Yargıtay Hukuk Genel Kurulu’nun 05.10.2022 tarihli kararında, daha önceki verilmiş kararlarda olduğu gibi 2005 yılından sonra sözleşmenin uyarlanması ile ilgili yapılmış çalışmaların göz ardı edilmesinin yanı sıra 09.03.2020 tarihinden günümüze kadar sözleşmenin uyarlanması ile ilgili olarak (basım yılına göre sıralanacak olursa) belirtilen eserlerin de dikkate alınmaması büyük bir eksiklik olmuştur.

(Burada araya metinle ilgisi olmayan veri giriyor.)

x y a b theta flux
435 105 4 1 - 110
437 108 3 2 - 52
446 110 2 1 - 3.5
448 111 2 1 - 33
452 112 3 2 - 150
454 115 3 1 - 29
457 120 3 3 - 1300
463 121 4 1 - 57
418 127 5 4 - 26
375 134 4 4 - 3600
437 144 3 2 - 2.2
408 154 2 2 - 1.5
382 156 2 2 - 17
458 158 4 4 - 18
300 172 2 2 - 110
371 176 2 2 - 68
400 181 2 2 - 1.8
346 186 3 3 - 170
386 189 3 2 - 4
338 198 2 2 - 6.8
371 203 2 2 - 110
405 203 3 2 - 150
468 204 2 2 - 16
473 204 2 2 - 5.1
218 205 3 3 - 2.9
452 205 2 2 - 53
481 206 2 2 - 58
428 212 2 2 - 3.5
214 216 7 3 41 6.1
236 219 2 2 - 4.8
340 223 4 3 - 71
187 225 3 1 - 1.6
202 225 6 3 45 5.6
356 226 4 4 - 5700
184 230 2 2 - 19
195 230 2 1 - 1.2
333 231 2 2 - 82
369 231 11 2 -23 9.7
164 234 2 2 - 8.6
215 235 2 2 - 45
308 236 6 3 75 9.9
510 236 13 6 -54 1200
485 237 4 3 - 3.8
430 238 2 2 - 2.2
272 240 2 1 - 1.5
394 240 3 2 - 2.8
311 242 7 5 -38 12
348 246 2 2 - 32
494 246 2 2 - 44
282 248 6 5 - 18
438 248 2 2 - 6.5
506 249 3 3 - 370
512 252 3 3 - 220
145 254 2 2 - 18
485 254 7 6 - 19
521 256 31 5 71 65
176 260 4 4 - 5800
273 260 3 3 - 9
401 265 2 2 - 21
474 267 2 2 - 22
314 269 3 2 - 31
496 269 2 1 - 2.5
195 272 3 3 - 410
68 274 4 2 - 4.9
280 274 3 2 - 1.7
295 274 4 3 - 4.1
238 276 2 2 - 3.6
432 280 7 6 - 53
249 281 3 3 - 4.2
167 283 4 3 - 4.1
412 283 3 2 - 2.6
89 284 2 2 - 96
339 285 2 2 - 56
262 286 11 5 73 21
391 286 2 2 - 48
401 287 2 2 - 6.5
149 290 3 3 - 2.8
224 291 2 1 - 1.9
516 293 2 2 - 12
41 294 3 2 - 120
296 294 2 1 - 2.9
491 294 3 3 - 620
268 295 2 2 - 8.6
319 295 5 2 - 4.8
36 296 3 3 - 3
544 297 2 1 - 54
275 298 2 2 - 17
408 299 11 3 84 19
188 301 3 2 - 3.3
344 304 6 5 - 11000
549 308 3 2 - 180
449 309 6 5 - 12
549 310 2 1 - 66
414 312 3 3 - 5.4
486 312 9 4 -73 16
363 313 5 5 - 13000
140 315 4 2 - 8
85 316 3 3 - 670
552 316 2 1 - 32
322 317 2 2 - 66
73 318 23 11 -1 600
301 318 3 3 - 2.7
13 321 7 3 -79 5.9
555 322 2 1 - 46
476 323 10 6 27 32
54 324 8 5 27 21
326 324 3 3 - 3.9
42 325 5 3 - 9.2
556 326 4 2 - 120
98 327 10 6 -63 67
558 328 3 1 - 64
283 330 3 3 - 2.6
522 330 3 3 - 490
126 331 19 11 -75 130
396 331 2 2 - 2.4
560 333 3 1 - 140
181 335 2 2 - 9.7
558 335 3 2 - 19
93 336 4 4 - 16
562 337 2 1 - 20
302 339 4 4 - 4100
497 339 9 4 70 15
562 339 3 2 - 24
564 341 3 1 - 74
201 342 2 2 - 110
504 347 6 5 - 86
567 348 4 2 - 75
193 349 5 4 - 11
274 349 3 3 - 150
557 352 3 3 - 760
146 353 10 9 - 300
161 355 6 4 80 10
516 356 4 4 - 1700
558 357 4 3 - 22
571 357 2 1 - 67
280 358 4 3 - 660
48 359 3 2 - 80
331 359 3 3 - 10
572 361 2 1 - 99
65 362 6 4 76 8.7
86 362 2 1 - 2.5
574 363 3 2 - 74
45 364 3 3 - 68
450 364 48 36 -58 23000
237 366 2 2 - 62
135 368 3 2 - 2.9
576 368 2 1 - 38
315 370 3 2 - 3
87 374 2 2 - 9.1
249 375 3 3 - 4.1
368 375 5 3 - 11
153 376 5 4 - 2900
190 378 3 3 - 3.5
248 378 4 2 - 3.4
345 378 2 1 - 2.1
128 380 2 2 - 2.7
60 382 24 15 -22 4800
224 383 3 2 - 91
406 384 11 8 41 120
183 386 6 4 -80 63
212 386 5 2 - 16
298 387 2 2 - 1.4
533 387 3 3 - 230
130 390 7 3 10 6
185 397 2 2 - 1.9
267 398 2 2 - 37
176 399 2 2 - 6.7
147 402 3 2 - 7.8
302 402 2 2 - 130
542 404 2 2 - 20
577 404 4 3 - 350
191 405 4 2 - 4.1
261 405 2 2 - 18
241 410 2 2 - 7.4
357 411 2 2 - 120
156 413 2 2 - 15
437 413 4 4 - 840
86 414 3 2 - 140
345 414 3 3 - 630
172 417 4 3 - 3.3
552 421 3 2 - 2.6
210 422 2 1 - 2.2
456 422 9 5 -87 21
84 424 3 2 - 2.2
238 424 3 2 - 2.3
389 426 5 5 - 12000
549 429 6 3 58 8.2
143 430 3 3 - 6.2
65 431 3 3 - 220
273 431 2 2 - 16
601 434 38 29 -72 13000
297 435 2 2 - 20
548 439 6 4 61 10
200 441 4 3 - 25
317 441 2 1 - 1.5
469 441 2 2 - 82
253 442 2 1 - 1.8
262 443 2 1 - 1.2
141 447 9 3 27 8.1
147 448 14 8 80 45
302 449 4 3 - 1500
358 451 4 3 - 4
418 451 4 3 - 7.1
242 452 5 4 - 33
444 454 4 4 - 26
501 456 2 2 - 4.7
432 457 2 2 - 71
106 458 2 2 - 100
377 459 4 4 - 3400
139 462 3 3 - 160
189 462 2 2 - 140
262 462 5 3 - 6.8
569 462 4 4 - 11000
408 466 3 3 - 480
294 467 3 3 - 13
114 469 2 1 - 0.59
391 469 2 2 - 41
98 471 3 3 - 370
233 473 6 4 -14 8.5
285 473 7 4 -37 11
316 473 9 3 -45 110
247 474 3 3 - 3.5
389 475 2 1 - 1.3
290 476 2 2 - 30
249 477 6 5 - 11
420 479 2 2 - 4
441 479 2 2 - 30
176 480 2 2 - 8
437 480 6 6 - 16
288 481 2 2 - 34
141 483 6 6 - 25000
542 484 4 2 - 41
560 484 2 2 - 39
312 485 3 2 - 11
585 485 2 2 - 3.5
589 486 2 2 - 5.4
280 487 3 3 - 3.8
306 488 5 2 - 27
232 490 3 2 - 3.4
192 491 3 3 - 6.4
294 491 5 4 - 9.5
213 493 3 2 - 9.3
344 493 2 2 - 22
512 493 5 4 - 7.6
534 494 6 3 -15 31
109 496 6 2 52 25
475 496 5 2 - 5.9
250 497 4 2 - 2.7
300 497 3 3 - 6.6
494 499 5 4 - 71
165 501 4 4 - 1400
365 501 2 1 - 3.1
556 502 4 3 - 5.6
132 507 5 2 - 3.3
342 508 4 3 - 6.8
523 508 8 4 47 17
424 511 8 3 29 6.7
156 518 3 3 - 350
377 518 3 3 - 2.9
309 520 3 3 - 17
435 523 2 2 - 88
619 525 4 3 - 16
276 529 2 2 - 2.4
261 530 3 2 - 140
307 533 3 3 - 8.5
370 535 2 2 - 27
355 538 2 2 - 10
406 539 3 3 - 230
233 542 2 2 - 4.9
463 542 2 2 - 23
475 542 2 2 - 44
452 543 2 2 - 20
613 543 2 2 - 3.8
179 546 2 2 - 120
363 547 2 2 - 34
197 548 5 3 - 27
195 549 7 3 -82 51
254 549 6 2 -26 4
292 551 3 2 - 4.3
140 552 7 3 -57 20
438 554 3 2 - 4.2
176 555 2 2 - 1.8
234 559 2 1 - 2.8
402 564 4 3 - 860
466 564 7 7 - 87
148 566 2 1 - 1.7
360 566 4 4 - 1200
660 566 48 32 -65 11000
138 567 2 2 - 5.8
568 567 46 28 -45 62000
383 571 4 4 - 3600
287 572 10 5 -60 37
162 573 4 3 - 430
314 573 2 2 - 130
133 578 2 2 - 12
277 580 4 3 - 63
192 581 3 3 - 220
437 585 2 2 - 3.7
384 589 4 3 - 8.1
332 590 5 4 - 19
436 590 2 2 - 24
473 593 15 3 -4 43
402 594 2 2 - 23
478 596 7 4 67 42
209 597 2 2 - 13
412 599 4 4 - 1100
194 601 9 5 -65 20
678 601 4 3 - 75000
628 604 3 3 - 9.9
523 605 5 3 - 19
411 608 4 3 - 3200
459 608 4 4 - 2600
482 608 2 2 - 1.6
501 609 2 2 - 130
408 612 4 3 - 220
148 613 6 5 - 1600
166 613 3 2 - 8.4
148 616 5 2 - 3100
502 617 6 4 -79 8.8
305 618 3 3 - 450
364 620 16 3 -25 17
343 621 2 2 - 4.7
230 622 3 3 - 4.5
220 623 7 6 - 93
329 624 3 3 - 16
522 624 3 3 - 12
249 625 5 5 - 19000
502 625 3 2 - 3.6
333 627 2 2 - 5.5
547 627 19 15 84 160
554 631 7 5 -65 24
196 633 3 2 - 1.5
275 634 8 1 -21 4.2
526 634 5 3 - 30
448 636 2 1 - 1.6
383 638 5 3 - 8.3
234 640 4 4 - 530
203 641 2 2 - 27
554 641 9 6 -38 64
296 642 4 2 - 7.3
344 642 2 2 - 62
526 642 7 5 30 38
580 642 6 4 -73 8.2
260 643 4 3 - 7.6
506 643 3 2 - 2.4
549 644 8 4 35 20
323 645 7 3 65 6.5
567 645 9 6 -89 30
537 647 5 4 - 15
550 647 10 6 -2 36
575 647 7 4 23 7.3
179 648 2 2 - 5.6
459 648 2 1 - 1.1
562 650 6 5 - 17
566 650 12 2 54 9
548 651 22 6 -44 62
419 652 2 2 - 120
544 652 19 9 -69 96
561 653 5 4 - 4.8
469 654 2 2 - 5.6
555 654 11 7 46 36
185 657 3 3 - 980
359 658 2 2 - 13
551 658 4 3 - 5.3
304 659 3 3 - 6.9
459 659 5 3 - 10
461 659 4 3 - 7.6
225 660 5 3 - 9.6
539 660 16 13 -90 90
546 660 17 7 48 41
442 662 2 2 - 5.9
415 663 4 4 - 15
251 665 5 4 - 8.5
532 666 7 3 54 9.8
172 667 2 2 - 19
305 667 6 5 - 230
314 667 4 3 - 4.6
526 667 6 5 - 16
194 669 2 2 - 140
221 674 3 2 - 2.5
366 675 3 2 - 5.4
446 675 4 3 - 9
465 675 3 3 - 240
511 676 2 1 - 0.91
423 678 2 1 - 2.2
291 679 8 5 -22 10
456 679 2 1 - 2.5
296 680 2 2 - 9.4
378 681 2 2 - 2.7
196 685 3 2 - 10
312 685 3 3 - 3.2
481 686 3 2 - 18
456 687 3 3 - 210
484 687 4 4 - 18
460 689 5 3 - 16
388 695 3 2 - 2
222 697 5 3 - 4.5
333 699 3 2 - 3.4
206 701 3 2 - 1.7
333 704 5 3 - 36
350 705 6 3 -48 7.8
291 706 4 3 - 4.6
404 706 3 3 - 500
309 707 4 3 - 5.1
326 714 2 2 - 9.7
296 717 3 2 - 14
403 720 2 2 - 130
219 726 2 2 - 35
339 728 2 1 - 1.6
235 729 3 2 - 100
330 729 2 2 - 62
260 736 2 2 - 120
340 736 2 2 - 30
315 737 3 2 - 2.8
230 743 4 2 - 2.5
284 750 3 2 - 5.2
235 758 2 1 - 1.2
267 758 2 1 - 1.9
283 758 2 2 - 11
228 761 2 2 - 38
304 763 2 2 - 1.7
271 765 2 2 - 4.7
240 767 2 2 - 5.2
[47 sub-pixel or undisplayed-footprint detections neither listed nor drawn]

ŞAHİN, Hale, Mücbir Sebep Nedeniyle Borcun İfa Edilememesi, Ankara, 2020; TİLE, Latif, Uyarlama Sebebi Olarak Aşırı İfa Güçlüğü, Ankara, 2021; ÇAVDAR, Pelin, Karşılıklı Borç Yükleyen Sözleşmelerde İfa Güçsüzlüğü ve Hukuki Sonuçları (TBK md. 98), İstanbul, 2021; ŞAFAK SARIKAYA, Esma Elif, Teorik Boyutuyla İfa İmkânsızlığı, İstanbul, 2022; GÜMÜŞ, Mustafa Alper, Teorisiyle ve Yargıtay Uygulamasıyla Sözleşmenin Uyarlanması (TBK m. 138), Ankara, 2022.

BİLGİ : 05.10.2022 tarihinde henüz basılmamış, günümüz tarihi ile basılmış ve daha sonra verilecek kararlara öneri anlamında “ALTIN ŞAHİN, Hayrunnisa, Türk Borçlar Kanunu Çerçevesinde Karşılıklı Borç Yükleyen Sözleşmelerde Borçlunun İfa Güçsüzlüğü, Ankara, 2022” künyeli ve isimli eserin de bulunduğunu belirtmek isteriz.